Since the issue rose to prominence, the Catholic Church has deemed abortions immoral and worthy of instant excommunication. For those non-Catholics, excommunication is getting kicked out of the Catholic Church and barred from re-joining unless a bishop lifts the excommunication. Excommunication usually occurs after committing a grave sin, so in the case of abortion, the murder of an unborn.
Pope Francis, the current pontiff of the Catholic Church, announced on Tuesday that as part of his “year of mercy”, he is granting all local priests the ability to lift the excommunications placed on women who for one reason or another got an abortion. In his letter he said, “absolve of the sin of abortion those who have procured it and who, with contrite heart, seek forgiveness for it.”
This immense decision holds a lot of ethical implications for old-school Catholics as well as a newer generation of Catholics. For many people of my grandparents’ generation, abortion is not something that should be 1) talked about or 2) done at all under any circumstances. Yet for people in Generation Y, abortion is discussed less as an ethical issue and more of an issue of ownership over your own body.

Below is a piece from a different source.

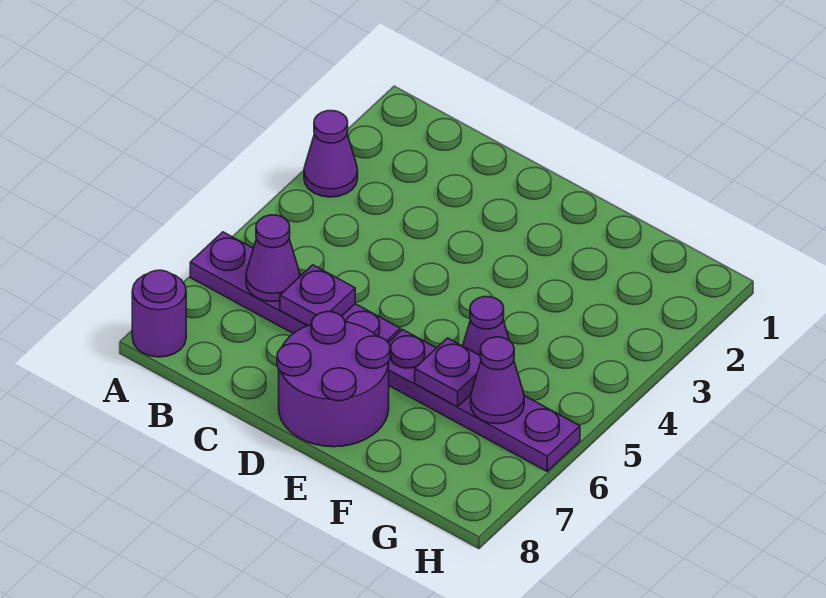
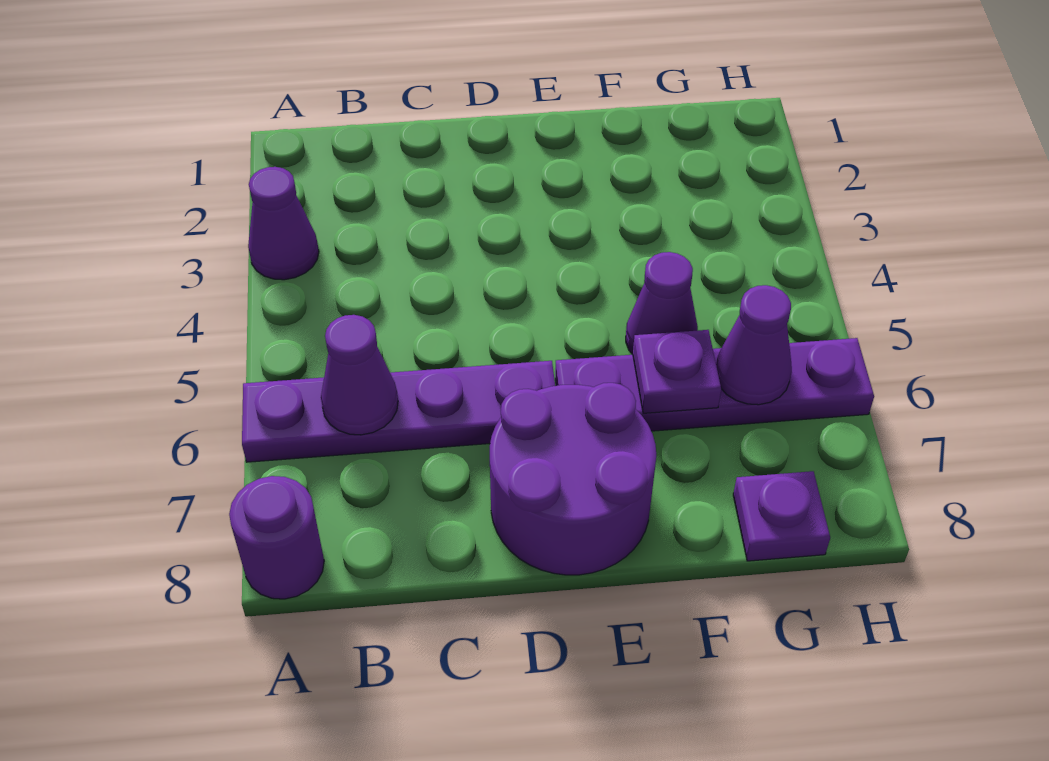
purple plate C6 level 2 -> purple plate G8 level 1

Regardless of my personal beliefs about the topic of abortion, I applaud Pope Francis for making the Catholic Church less harsh and judgmental. The Catholic Church has not always been a champion of inclusion. With strong beliefs on many “hot topics” these days like gay rights, abortion and divorce, people are turned off from Catholicism. But is a church’s job to try and include everyone? Isn’t that why we have millions of different faiths today? Do people have a problem with the Catholic Church’s views because of its long history or because of its strong views?
My preferred version of the Catholic Church is one where kindness and acceptance are stronger than those of judgment and strict adherence to the rules.